### DATA IN THIS EXERCISE
________

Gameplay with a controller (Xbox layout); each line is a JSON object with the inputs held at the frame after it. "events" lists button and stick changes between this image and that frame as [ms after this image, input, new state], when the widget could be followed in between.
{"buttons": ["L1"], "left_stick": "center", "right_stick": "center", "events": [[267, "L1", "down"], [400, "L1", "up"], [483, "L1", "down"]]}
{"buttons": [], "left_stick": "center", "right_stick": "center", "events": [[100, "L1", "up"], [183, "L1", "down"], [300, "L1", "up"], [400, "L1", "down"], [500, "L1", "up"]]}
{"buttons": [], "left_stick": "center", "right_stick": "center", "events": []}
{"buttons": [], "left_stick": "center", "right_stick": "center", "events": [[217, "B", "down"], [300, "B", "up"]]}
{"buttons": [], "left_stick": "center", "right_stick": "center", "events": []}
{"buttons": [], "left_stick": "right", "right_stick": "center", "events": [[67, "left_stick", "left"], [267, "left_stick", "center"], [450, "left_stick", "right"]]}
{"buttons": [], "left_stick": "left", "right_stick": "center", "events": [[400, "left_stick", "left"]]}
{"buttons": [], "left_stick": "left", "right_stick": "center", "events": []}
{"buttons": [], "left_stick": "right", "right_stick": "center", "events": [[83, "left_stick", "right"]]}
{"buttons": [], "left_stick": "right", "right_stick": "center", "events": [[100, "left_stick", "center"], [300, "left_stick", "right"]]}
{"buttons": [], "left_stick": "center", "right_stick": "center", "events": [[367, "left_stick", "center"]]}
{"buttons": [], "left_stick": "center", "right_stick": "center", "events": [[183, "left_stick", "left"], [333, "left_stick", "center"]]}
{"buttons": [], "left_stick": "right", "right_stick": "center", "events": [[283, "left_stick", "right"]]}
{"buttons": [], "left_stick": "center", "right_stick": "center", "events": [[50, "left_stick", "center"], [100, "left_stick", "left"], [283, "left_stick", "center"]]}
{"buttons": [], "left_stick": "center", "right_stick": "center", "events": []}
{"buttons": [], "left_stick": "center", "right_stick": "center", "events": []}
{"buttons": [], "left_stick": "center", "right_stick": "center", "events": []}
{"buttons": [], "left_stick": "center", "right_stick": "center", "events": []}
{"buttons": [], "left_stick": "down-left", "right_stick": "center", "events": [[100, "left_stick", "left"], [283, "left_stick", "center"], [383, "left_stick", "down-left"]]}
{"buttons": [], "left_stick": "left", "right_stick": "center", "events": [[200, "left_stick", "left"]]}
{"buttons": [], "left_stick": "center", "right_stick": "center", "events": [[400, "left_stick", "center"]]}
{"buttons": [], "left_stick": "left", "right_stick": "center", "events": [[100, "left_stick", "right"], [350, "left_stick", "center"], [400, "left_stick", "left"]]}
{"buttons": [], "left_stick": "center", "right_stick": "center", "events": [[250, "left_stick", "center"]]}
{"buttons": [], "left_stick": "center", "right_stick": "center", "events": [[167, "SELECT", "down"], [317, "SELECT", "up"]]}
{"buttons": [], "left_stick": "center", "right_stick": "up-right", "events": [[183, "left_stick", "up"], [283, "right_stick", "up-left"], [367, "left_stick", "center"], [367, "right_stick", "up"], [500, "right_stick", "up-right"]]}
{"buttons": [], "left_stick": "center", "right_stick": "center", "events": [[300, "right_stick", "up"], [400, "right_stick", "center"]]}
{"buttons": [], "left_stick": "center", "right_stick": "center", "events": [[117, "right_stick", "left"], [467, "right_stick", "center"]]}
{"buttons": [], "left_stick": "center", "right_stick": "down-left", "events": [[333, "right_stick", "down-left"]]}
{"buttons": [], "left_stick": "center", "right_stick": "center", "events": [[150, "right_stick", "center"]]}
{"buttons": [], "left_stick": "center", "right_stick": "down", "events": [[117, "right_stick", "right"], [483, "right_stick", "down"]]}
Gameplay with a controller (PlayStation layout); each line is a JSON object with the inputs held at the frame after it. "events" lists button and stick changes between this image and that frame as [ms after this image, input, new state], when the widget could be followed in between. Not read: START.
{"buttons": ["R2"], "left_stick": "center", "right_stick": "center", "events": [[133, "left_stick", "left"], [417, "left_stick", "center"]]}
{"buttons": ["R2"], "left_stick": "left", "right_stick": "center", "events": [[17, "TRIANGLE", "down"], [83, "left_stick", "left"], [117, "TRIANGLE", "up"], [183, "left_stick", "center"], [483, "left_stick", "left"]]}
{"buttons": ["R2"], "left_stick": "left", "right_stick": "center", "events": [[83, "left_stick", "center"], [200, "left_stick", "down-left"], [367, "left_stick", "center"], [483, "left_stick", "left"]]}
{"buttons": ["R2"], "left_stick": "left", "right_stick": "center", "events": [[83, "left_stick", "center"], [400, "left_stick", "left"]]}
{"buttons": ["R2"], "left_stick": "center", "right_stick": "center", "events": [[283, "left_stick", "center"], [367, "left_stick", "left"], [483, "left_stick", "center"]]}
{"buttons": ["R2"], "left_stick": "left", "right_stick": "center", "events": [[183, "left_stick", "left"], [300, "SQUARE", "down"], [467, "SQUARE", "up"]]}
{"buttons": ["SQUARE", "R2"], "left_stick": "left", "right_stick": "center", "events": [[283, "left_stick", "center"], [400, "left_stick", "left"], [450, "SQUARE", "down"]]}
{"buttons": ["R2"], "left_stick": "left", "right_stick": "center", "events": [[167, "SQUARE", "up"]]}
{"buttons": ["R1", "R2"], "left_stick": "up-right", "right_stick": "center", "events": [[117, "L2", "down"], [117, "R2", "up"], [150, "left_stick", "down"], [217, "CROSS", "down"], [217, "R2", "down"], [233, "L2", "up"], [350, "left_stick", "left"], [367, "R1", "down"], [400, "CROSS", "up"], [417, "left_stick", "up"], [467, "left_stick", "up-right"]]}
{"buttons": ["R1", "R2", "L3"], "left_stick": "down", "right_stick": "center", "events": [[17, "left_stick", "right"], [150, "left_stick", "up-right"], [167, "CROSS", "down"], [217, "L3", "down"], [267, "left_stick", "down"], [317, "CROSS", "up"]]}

________

Some lines above hold the word "controller". Copy all of them.

### YOUR RESPONSE
Gameplay with a controller (Xbox layout); each line is a JSON object with the inputs held at the frame after it. "events" lists button and stick changes between this image and that frame as [ms after this image, input, new state], when the widget could be followed in between.
Gameplay with a controller (PlayStation layout); each line is a JSON object with the inputs held at the frame after it. "events" lists button and stick changes between this image and that frame as [ms after this image, input, new state], when the widget could be followed in between. Not read: START.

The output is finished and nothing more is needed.